In any digital transformation, it is easy to get blindsided by the next shiny new technology and assume everyone will easily take it on within the organization. We have seen that underestimating the need to train the employees on digital mindset and culture, which is based on being data-driven, customer-centric, and process-oriented, is the biggest reason for failure of the transformation. It is highly imperative that the transformation takes an evolutionary approach, with many incremental initiatives jointly embraced by the business and IT staff.

Client relationships – acquisition versus retention

The focus on digital has only given further momentum to digital marketing, with businesses spending significant budgets on wooing new clients through digital channels. We have seen many firms allocate significant time, effort, and money on new client acquisition while giving only secondary importance to servicing existing clients and building stronger client relationships. A firm might feel good about saying they have bots engaging with customers to service their needs but many of them do a shoddy job of this.
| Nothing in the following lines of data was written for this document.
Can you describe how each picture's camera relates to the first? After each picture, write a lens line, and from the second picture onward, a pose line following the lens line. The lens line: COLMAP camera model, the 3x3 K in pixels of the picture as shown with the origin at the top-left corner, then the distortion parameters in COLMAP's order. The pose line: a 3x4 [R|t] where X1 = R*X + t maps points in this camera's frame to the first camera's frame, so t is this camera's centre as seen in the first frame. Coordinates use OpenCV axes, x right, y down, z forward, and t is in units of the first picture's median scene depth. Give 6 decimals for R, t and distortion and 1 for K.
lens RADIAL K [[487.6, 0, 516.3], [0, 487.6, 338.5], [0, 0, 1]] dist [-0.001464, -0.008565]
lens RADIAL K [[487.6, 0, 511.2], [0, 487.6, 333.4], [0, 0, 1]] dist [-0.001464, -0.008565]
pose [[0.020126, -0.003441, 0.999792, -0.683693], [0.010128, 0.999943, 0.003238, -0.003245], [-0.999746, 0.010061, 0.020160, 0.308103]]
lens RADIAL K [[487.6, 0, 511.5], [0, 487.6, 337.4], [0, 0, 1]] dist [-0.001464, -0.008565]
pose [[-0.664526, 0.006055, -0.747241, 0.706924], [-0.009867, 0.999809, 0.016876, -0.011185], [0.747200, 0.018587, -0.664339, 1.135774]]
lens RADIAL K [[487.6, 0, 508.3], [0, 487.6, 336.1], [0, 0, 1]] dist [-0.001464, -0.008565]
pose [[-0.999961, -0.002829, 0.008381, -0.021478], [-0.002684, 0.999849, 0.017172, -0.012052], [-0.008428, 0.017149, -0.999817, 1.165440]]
Measuring how many questions were asked of/responded to by bots isn’t very useful if you are not measuring what impact it had on client satisfaction. We can forgive a bot for not “knowing” enough “yet” to answer a customer’s question, but if it does not then connect the customer to a human service representative then you are going to have an unhappy customer. Have seen so many bots not doing this basic thing. That said, many firms don’t even collect and analyze client feedback. They are at the worst end of the spectrum and any digital initiatives that are solely aimed at trying to woo new clients are so shortsighted. It remains true that happy customers are your best brand ambassadors and do the selling for you.

Role of empathy and client involvement

You simply cannot digitally transform your business if you do not involve your clients in the process. Once again while it has become fashionable to throw around buzz words such as customer journey mapping, empathy maps, co-creation, and agile methodologies, we still see many firms not really involving clients in the transformation or not getting the right persona involved. In a B2B context, for example, we have seen cases where leadership level within the end client organization buy-in into a digital solution but the actual end-users are not involved in shaping the digital solution, resulting in a failed solution. Also, when you involve the right end user persona, you get an opportunity to test your assumptions on sensitive areas such as what kind of end user data you can or cannot collect without explicit user consent. With businesses enamored by what they can do with AI and ML, this creates an insatiable appetite to collect as much data as possible of customers and potential customers. Taking an empathetic approach on this is of paramount importance to not only stay on the right side of any upcoming regulations but also to consider every customer as a long term relationship and not a transaction.

A final word

With the democratization of advanced technologies that are now easily made available and accessible on the Cloud, now is the best time for businesses to innovate using all this power at its disposal. That said, as the saying goes, with great power comes great responsibility. Not focusing on foundational attributes some of which I have highlighted above, will for sure lead to encountering icebergs of many forms with deleterious impact to the business.